I am a Son of Susanna Wesley

I am a Son of Susanna Wesley

Susanna Wesley’s unwaveringly disciplined home life set an example of holy living that has impacted many generations.

Like John Wesley, I grew up with a mother who served as my extremely involved pastor. She introduced the Bible through its fascinating stories, which absolutely delighted me and my younger sister. I was very inquisitive and probably a bit doubtful, which is why one of the first verses she asked me to memorize was John 20:29, “Blessed are those who have not seen and yet have believed.”
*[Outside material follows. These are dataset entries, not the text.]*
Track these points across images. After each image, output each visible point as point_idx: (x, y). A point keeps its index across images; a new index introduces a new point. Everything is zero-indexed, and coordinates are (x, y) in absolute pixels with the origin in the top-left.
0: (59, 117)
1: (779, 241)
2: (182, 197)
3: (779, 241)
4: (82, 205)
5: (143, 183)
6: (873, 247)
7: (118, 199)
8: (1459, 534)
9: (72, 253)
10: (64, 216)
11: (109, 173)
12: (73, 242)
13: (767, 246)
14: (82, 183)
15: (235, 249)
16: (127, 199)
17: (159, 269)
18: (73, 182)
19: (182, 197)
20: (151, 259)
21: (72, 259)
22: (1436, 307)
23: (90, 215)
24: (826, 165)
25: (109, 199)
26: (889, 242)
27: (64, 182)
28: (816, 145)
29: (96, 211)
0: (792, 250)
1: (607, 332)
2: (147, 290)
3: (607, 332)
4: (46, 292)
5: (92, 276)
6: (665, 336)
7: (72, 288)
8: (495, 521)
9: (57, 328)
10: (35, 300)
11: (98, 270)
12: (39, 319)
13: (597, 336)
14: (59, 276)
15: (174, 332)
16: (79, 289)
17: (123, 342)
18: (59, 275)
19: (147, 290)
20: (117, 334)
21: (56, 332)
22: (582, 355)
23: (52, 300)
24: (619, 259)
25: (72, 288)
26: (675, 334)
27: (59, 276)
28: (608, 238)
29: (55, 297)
Her pastoral responsibility was comprehensive, touching every aspect of life. Since we were also very poor, she managed our meals and made sure that we were good stewards of our meager resources. She strictly imposed policies regarding studies, house chores, and play time. Like a pure-blooded Puritan, she had high moral standards that she clearly articulated and expected her children to live out. She was also not one to keep silent should we commit wrongs or omit rights. Later on, as a Bible College student preparing for full-time ministry, I was exhilarated to learn about Susanna Wesley and her household strategy, because they reinforced my desire and commitment to a disciplined life. My appreciation for my mother also deepened.

The ethos of the Church of the Nazarene easily connected with me from a young age. The denominational emphasis on godly thinking, decision-making, and acting—grounded in our doctrine of holiness—resonated with me. In fact, because of my experiences at home, any other lifestyle was unthinkable. The denomination’s emphasis on holiness was what attracted me the most. It made sense that we ought to love God with our whole being. It is proper that we love others as ourselves.

As a Nazarene, and by extension a son of Susanna, the importance of discipline runs through my blood.

This does not mean that I never made mistakes, because I did. It is precisely because I have high standards for myself that failures bring me crying on my knees before God. I am always humbled by the wide gulf between who I should be and where I currently am. When I read about the background story for John Wesley’s stringent use of personal funds, I smiled, because we share the same ways of self-introspection. Like John, I espouse a ruthless honesty and self-criticism, always reflecting how I may have responded to circumstances with greater grace. The disciplined life is a reflective life. This is especially true for someone in the ministry.

The life of holiness affects every aspect of our lives. I always remind myself that every financial, social, physical, and relational decision is a spiritual decision. We too easily separate the spiritual from the mundane, the private from the public. But what if holiness pervades our work ethic, our financial planning and expenditures, our entertainment choices, our relationship goals, our dietary consumption, and our physical activities? A holy life requires disciplined decision-making and acting. We should learn how to translate holiness in practical and concrete terms.

The life of discipline is crucial to the holy life. For example, if a person knows he or she should wake up early for an important appointment, that person rightly sets up an alarm clock and puts it beside the bed. These steps demonstrate commitment, but the real test of character comes the moment the alarm goes off. Will we get up or will we press the snooze button and return to sleep? This is a simple illustration, but it speaks to the potential disconnect between our knowledge of and desire for holy living, and living it out with discipline. The true son of Susanna lacks neither knowledge nor discipline. Only by coming out of the house of Susanna can we truly be a holiness people.

My childhood experience and the theology of holiness have led me to accentuate Christian formation, especially among children and youth. Discipline is hard to learn the older we get. I believe that a formative emphasis is as crucial as informative and transformative ministerial emphases.

For nonbelievers, the transformative aspect is where holiness begins, but for Christian families, particularly those with children and youth, the formative aspect is crucial.

Discipleship starts at home.

There is a connection between who we are right now and how we were raised as children. The piety, spiritual attunement, and disciplined lifestyle that John Wesley exemplified in his career have their background in his childhood experiences.

Susanna modeled what Paul admonished the Ephesian believers to do by bringing children “in the training and instruction of the Lord” (Eph. 6:4). The two original Greek words in this verse complement each other. Nousthesia is a matter of verbal teaching while paideia refers to teaching by means of strict discipline. Christian discipleship at home must have both. It is not enough to inform children about the gospel truths; it is important to form them through a disciplined living out of the gospel truths. This is what I do in my own home, especially with my 6-year old daughter. We have Bible readings every night, but we also expect her to live in accordance with what she is reading.

Local church ministry is like rearing a family. In a sense, the church is our home, with the pastor as a parent responsible for the members of the household. As a parent, I am responsible to teach them the Word of God, but this is not enough. The life of holiness is not a matter of listening and memorizing Scripture verses; it is a matter of eating, drinking, working, talking, buying, socializing, relaxing, earning, and living it out in a disciplined lifestyle. Knowledge, piety, and discipline go together.

This is the legacy of Susanna that I inherited. It is also what I want to pass on to my children and to generations to come.

Dick O. Eugenio is professor of theology at Asia-Pacific Nazarene Theological Seminary in the Philippines.